### Reading passage:

****************************************

With a mixture of good pitching and less-than-spectacular hitting, a primary goal of the Waite Indians this season has been scoring three runs in a game.
After two innings yesterday at Bowman Field, coach Danny Clayton's Tribe hit its mark. The rest was up to Justin Sibbersen.
The senior lefty held up his end of the bargain with an 11-strikeout three-hitter as Waite handed perennial City League and state power Start its first loss of the season, 3-1.
In knocking off the Spartans (14-1, 3-1) - Ohio's fourth-ranked Division I team - the Indians (12-3, 3-1) erased some of the hurt from Friday's tough 1-0 CL loss here to St. Francis.
They ended the shutout possibility early this time, scoring twice in the top of the first off Spartan pitcher Ian Gallagher.

****************************************

### Given entries:
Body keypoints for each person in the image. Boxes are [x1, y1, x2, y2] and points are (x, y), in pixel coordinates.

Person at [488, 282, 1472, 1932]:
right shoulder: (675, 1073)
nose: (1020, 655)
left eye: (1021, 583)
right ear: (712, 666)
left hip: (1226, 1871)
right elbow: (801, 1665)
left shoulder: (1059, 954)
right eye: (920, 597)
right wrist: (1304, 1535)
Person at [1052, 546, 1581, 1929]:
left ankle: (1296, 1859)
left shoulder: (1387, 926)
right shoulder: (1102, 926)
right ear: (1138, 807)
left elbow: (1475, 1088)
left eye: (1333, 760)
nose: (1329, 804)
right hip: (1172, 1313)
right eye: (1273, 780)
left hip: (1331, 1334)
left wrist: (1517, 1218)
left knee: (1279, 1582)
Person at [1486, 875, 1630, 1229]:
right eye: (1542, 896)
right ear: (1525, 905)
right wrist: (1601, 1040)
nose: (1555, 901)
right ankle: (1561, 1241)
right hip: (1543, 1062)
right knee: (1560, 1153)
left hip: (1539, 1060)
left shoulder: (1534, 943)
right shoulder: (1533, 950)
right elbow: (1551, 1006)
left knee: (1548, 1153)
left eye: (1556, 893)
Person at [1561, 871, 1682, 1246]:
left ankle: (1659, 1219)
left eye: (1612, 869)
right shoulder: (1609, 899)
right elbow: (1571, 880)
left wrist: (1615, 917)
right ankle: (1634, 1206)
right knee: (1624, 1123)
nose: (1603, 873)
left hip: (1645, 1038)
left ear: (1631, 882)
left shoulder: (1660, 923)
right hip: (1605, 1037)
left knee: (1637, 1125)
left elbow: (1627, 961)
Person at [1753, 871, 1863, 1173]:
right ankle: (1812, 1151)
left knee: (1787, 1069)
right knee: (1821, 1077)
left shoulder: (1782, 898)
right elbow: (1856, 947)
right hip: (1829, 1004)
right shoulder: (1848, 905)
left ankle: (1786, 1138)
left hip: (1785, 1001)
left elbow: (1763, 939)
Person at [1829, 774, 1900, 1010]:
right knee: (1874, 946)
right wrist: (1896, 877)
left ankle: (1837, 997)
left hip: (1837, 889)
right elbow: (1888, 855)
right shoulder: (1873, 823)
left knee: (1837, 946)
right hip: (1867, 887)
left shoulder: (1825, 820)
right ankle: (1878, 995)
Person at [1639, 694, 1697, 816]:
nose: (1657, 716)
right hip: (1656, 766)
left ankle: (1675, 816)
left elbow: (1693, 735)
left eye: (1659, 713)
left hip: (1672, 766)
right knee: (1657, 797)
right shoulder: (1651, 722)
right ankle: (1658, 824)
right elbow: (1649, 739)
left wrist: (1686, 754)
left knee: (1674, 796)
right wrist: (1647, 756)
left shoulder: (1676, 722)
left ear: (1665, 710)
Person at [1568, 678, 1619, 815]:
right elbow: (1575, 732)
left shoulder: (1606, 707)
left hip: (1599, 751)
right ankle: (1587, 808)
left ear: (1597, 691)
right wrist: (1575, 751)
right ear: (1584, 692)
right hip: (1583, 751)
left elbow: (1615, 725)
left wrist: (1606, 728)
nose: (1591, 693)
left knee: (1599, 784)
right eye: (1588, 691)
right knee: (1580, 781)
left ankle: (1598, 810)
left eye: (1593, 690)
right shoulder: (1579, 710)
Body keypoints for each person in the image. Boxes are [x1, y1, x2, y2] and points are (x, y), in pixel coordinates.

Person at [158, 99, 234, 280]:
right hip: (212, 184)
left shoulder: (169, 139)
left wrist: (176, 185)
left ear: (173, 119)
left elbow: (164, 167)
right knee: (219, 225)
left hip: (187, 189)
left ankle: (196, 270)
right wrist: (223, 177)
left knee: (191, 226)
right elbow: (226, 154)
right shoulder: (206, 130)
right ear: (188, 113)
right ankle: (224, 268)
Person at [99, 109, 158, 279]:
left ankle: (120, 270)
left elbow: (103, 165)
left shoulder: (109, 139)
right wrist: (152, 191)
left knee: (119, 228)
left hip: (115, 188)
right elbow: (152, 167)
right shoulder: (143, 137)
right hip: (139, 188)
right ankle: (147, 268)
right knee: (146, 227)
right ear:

****************************************

### Actions to take:
[1] In the baseball game report, what was the final score of Waite's win over Start?
[2] Carry on the baseball game report from its last sentence.

### Per-task outputs:
[1] Waite won 3-1.

[2]
Andy Taylor walked and went to third on catcher David Quiroga's single to right. Gallagher hit Matt Yenrick on an 0-2 pitch to load the bases, and Antonio Guerra drove Taylor home on a grounder to short. On that same play, Start first baseman Justin Laraway threw errantly back to third, allowing Quiroga to score.
“In 14 games coming in we've only given up 31 runs,'' Clayton said. “So, we've been just trying to get to three. We knew we were close, and thought three would be enough with Justin out there.''
Waite got magic run No. 3 an inning later.
Todd Gage walked, was bunted over by Charles Lewis, and scored on Sean Scharer's double.
“We wanted to jump on them early and get `em down, because we know they're a hard team to come back on,'' Sibbersen said, “and that's just what we did.''
Start's lone run came in the fourth, when Tom Arvay singled with two out and scored on Alex Frank's double to right-center.
“When [Sibbersen] has all three pitches working, he's tough to hit,'' Clayton said. “He was moving the fastball in and out because they were sitting on top of the plate. And, Quiroga calls a heck of a game.''
Sibbersen credited his defense, especially the diving catch made by Scharer in center to end the fifth, and the terrific over-the-shoulder grab made by Lewis in right in the sixth.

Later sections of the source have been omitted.